#### Passage provided
Registers aren't just 32/64-bit. Vector registers can be very long. There's also CHERI (65 or 129 bits). Basically you need to be able to store an arbitrarily long bit vector.
You need to be able to store any number of register writes and memory accesses in each step.
Store register identities by index and type (i.e. X, 5, CSR, 53, V, 14) not by name (mstatus, x3).
Our system doesn't do this, but it would be extremely helpful if register writes also have a flag to say whether or not the value written to registers actually changed them. Otherwise you find yourself having to align models on things like whether fflags gets recorded as a register write in different situations.
It's very helpful to record physical and virtual addresses for each memory operation, and also PMAs but that's a little trickier since they aren't standard.
We calculate architectural coverage from the log file, however one thing that makes it difficult is that it doesn't store register input values for instructions. Technically that could be redundant information - you can maybe go back in the trace and figure it out - but that's a bit painful. It would be much nicer if you could just record that information directly in each step.
########
-- Set problem a --
Reproduce the post on trace logging in full, word for word.
The post on trace logging has no connection to the entries.
#### Entries provided
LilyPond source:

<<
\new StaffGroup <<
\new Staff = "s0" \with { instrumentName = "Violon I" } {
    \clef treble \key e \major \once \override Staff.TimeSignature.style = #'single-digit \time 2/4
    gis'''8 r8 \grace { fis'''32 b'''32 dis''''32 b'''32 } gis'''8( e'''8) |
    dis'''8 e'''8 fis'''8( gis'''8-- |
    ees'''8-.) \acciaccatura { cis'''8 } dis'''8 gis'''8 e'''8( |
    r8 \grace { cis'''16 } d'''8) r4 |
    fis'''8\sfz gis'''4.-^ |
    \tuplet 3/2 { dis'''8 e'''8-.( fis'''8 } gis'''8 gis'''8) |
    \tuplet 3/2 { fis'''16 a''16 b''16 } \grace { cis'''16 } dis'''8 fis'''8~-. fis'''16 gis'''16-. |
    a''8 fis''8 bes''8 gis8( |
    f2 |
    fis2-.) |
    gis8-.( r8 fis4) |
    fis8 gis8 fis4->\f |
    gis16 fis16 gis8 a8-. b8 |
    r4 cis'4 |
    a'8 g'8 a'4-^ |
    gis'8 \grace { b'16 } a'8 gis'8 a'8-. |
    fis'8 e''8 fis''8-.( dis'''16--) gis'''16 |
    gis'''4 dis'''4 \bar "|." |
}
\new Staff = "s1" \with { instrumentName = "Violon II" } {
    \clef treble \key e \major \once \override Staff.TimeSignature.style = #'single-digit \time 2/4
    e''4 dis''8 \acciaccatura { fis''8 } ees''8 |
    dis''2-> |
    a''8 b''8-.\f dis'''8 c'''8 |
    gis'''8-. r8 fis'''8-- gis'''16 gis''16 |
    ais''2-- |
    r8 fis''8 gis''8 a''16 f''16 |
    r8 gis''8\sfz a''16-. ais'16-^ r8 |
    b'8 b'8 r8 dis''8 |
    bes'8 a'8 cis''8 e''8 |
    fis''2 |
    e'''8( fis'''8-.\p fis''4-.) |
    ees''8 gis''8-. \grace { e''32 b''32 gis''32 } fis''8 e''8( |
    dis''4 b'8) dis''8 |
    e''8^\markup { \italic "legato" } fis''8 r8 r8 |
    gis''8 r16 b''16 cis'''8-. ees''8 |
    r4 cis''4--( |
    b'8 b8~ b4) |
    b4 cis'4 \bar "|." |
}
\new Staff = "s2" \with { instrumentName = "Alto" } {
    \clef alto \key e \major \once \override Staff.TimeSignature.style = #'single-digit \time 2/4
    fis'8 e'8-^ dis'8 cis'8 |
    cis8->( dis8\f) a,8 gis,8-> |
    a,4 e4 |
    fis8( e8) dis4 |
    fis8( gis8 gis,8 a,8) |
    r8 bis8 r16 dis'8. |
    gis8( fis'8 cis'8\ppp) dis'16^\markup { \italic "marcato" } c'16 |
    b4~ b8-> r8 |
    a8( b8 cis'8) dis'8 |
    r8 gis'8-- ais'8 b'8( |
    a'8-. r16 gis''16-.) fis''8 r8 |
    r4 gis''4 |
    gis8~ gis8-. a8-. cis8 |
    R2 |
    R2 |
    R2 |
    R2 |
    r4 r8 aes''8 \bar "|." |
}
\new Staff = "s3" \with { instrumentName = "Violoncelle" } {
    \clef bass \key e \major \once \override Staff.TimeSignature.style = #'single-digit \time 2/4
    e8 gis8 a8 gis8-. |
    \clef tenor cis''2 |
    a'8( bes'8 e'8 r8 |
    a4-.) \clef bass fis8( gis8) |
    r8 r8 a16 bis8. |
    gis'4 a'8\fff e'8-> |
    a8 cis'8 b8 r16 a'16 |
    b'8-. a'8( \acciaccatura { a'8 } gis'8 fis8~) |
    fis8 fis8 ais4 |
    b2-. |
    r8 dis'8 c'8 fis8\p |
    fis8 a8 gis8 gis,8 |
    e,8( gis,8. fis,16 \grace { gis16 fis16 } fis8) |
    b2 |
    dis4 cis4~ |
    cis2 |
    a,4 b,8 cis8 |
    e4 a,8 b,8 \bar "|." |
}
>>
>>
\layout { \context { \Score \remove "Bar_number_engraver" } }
########
-- Set problem b --
Pick out every line in the entries that contains the string "markup".

-- Problem solution a --
Registers aren't just 32/64-bit. Vector registers can be very long. There's also CHERI (65 or 129 bits). Basically you need to be able to store an arbitrarily long bit vector.
You need to be able to store any number of register writes and memory accesses in each step.
Store register identities by index and type (i.e. X, 5, CSR, 53, V, 14) not by name (mstatus, x3).
Our system doesn't do this, but it would be extremely helpful if register writes also have a flag to say whether or not the value written to registers actually changed them. Otherwise you find yourself having to align models on things like whether fflags gets recorded as a register write in different situations.
It's very helpful to record physical and virtual addresses for each memory operation, and also PMAs but that's a little trickier since they aren't standard.
We calculate architectural coverage from the log file, however one thing that makes it difficult is that it doesn't store register input values for instructions. Technically that could be redundant information - you can maybe go back in the trace and figure it out - but that's a bit painful. It would be much nicer if you could just record that information directly in each step.

-- Problem solution b --
    e''8^\markup { \italic "legato" } fis''8 r8 r8 |
    gis8( fis'8 cis'8\ppp) dis'16^\markup { \italic "marcato" } c'16 |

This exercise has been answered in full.